Créer une musique originale n’est pas simple. Marthe Lea fait ça mieux que bien.
Mercredi 16 octobre 2024
Marthe Lea : saxophone ténor, flûtes, piano, voix
Andreas Røysum : clarinette
Hans Kjorstad : violon
Egil Kalman : contrebasse, électronique
Andreas Wildhagen : batterie
De retour au lyonnais Périscope pour une nouvelle saison ayant débuté sans moi, comme d’habitude, je fus heureux de découvrir les norvégiens du Marthe Lea Band, un beau quintet aux timbres multiples et à l’originalité flagrante. Mais de nos jours, c’est souvent le monde du jazz (et des musiques improvisées) septentrional qui me réserve les plus belles surprises auditives. Leur recette est la confrontation entre le mélange d’idiomes musicaux dissemblables et leur propre personnalité. Au premier rang, je constatai que le moins que je pusse dire, c’est qu’ils firent preuve d’une insolente maîtrise. Leur excellence instrumentale et l’ingéniosité compositionnelle de la (principalement) saxophoniste et leader donnèrent à ouïr aux spectateurs présents une musique plus souvent joyeuse qu’apaisée et nourrie d’une énergie salvatrice. En mêlant des thèmes folkloriques (norvégiens ou imaginaires, je ne sais) à des influences africaines, le tout savamment saupoudré de free, cet étrange club des cinq nordique déroula son répertoire et sa patente fraîcheur d’une seule traite et personne n’y trouva à redire, bien au contraire, tant les enchainements furent logiques.

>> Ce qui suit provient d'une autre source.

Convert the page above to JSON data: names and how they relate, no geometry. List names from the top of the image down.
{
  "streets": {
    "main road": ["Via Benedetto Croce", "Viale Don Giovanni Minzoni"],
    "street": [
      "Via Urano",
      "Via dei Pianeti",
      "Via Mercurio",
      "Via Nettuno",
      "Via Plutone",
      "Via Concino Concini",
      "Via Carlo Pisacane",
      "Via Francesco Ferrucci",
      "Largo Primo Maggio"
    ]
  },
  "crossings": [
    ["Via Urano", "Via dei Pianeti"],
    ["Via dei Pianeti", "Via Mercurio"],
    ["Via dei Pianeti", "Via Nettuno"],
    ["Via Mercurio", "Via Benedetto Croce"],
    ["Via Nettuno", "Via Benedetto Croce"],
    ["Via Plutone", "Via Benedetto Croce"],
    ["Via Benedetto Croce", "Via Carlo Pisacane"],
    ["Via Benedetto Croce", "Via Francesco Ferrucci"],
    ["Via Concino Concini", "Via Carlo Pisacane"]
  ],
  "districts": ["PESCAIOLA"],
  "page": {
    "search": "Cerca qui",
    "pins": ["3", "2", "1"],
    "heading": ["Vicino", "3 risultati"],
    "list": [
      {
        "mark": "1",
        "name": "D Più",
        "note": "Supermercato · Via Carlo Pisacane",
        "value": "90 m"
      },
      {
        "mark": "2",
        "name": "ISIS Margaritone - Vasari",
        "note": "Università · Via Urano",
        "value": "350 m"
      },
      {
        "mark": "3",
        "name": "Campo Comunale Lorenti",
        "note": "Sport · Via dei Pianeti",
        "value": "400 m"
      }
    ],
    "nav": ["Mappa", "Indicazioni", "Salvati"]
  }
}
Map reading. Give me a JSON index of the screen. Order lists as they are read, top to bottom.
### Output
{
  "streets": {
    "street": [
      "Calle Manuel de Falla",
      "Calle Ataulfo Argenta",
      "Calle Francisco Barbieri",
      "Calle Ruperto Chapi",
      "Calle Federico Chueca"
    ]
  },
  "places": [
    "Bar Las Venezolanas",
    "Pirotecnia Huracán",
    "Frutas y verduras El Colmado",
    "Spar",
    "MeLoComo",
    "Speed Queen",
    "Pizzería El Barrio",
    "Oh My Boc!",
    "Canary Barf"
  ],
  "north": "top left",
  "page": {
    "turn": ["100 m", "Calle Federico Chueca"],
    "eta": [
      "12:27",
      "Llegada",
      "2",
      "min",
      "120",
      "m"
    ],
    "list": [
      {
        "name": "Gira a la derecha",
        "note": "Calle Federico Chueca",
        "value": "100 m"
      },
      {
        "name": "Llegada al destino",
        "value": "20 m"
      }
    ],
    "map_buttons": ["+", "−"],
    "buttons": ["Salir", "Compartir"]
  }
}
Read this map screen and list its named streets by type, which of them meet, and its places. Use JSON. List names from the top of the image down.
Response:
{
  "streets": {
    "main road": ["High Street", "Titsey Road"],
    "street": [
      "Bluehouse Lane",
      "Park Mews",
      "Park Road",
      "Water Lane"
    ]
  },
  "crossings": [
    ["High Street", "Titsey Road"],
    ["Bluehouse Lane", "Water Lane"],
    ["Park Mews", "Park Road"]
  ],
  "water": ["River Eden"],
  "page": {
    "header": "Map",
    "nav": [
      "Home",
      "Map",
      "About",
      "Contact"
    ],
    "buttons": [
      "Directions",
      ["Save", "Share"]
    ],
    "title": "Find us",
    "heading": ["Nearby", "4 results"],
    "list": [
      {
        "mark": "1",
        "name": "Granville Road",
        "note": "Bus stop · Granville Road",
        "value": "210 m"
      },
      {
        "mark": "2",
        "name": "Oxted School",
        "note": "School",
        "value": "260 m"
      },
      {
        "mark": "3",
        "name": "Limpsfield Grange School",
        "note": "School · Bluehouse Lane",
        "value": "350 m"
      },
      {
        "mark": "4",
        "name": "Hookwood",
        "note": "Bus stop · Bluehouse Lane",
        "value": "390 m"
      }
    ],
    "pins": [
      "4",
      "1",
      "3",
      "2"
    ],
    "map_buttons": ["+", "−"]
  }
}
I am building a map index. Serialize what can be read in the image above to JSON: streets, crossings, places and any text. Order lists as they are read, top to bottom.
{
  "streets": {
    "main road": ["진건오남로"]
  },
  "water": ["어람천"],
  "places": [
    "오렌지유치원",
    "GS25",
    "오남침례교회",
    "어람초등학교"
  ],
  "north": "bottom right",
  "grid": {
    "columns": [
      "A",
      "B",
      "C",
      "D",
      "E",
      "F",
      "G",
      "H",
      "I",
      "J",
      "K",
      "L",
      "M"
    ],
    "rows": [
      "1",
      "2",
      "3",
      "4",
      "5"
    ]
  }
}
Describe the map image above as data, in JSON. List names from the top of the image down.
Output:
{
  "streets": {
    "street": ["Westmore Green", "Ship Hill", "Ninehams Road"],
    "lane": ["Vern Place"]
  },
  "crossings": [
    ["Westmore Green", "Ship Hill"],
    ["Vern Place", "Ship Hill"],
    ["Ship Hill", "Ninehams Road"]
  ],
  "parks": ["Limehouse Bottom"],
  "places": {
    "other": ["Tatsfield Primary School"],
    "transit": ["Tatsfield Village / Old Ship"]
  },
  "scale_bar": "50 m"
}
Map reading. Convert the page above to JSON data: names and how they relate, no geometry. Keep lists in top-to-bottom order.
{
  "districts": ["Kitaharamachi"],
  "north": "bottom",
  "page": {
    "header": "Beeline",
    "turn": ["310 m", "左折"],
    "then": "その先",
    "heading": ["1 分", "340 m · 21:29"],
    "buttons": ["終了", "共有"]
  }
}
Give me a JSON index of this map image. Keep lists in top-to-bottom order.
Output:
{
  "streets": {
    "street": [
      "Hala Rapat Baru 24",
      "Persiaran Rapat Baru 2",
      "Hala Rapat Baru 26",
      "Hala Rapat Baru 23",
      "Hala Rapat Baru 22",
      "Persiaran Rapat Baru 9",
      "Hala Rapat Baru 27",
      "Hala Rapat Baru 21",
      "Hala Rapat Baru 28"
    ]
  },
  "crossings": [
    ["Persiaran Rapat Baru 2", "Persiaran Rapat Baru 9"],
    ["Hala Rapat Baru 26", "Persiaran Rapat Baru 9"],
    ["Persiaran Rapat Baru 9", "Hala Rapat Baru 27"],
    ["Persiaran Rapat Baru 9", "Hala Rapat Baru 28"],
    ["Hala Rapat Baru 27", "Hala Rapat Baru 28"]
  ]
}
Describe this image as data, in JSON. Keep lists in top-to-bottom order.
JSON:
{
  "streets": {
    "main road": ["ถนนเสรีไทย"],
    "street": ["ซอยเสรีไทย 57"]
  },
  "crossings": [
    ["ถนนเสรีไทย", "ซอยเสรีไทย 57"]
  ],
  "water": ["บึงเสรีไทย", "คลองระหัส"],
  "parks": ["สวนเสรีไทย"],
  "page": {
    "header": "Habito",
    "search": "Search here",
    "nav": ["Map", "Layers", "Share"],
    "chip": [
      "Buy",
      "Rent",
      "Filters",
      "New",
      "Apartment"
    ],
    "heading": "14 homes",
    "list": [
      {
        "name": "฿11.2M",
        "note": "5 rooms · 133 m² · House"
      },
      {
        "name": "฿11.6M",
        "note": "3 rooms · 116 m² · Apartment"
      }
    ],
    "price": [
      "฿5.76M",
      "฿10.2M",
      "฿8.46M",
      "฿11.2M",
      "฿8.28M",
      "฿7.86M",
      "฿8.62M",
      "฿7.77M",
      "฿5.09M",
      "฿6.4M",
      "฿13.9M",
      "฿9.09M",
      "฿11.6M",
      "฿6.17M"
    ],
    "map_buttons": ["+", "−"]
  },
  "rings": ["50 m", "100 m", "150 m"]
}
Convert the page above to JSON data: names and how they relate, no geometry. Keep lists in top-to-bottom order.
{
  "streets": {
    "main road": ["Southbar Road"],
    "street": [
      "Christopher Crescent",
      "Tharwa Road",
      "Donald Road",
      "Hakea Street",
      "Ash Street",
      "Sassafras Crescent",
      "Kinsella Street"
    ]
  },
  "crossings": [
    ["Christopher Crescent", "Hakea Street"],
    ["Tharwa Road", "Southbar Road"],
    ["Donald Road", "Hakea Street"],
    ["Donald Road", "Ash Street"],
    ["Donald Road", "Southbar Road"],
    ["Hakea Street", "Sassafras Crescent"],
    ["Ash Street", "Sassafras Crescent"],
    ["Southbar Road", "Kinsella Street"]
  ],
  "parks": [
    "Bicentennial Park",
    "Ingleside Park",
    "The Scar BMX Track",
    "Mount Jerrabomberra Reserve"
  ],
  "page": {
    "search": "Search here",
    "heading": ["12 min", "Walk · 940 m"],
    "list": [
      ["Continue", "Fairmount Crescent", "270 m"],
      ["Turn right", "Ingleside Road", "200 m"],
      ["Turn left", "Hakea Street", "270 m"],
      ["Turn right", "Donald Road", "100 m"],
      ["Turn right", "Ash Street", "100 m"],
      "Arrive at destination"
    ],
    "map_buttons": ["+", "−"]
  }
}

La rugosité saxophonesque très expressive de Marthe Lea (avec une once de Dewey Redman et d’Albert Ayler ici et là) fut un de ces petits bonheurs que l’on déguste sourire aux lèvres. Ses comparses étant tout aussi habités qu’elle par la musique, l’ensemble fut d’une impérieuse sincérité et la réponse du public fut à la hauteur de la démonstration. Je notai également, dès l’entame du concert, qu’il existe encore des artistes qui viennent sur scène sans partitions, eux en l’occurrence, et qu’ils portent chaque ligne tracée avec une spontanéité soleilleuse aujourd’hui presque insolite, voire anachronique. Et cela me fit le plus grand bien. C’était un 16 octobre, jour où, en 1793, la viennoise de naissance et néanmoins reine de France Marie-Antoinette Josèphe Jeanne de Habsbourg-Lorraine vit son destin terrestre singulièrement raccourci par une guillotine révolutionnaire bien affûtée. Et bien qu’on dise que « quand on n’a pas de tête, on a des jambes » elle ne s’enfuit pas pour autant et finit, comme son Louis XVI de mari, dans un cercueil la tête entre les jambes et recouverte de chaux. Marthe Lea n’était pas aux funérailles, elle n’était pas née, moi non plus d’ailleurs.